2 free-range skinless chicken breasts

1 teaspoon sweet smoked paprika

½ teaspoon ground cumin

5 sprigs of fresh thyme

30g pumpkin seeds

olive oil

1 teaspoon runny honey

1 ripe mango

1 x 400g tin of hearts of palm (see note)

2 ripe avocados

2 little gem lettuces

75g wild rocket

2 limes

extra virgin olive oil

40g feta cheese

1 punnet of coriander cress (see note)

Top Tip

Hearts of palm come from the centre of a palm tree; you can buy them tinned in most supermarkets.
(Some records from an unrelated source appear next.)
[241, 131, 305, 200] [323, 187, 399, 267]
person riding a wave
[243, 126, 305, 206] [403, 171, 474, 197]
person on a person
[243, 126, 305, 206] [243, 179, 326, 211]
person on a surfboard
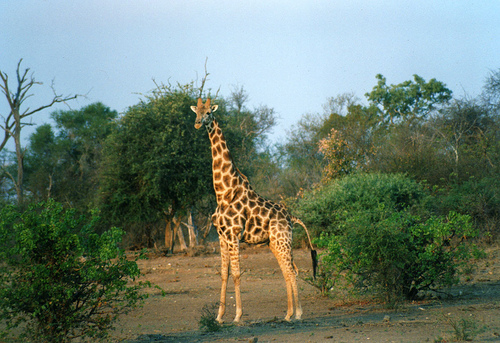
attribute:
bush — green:
[303, 204, 484, 311]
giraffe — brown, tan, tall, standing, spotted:
[184, 94, 324, 325]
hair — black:
[307, 248, 320, 277]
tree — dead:
[1, 53, 33, 199]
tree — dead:
[2, 68, 79, 151]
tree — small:
[2, 192, 162, 337]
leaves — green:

Coriander cress, or wild coriander, is a variety of micro-herb with a lovely peppery flavour. If you can’t find it, simply use any cress you like.

Method

  1. Place the chicken breasts on a large sheet of greaseproof paper, a few centimetres apart, and sprinkle with the paprika and cumin. Pick over the thyme leaves and cover with another sheet of greaseproof paper.
  2. Using a heavy pan or a rolling pin, bash the chicken breasts to flatten them out to an even thickness all over.
  3. Place a large non-stick frying pan over a medium-low heat and scatter in the pumpkin seeds. Toast for a few minutes until they’re golden and start to ‘pop’. Remove from the pan and set aside.
  4. Return the pan to the hob, drizzle in 1 tablespoon of olive oil and, once hot, pop in the chicken, seasoned-side down. Fry for 3 to 5 minutes, or until golden. Flip over and cook for a further 2 minutes, or until golden and cooked through.
  5. Drizzle with 1 teaspoon of honey, cook for further 1 minute, then remove from the pan and place on a chopping board until cool enough to handle.
  6. Meanwhile, peel and roughly chop the mango. Drain the hearts of palm and chop up with the mango and cooled chicken.
  7. Halve the avocados and scoop out the flesh onto the board, then top with the lettuce and rocket. Run your knife through everything a couple of times until it is all chopped and mixed together.
  8. Squeeze over the lime juice, season well with sea salt and black pepper, then drizzle with extra virgin olive oil. Toss it all together, then scoop the salad into a serving bowl or platter.
  9. Crumble over the feta, sprinkle with the toasted pumpkin seeds and snip over the cress.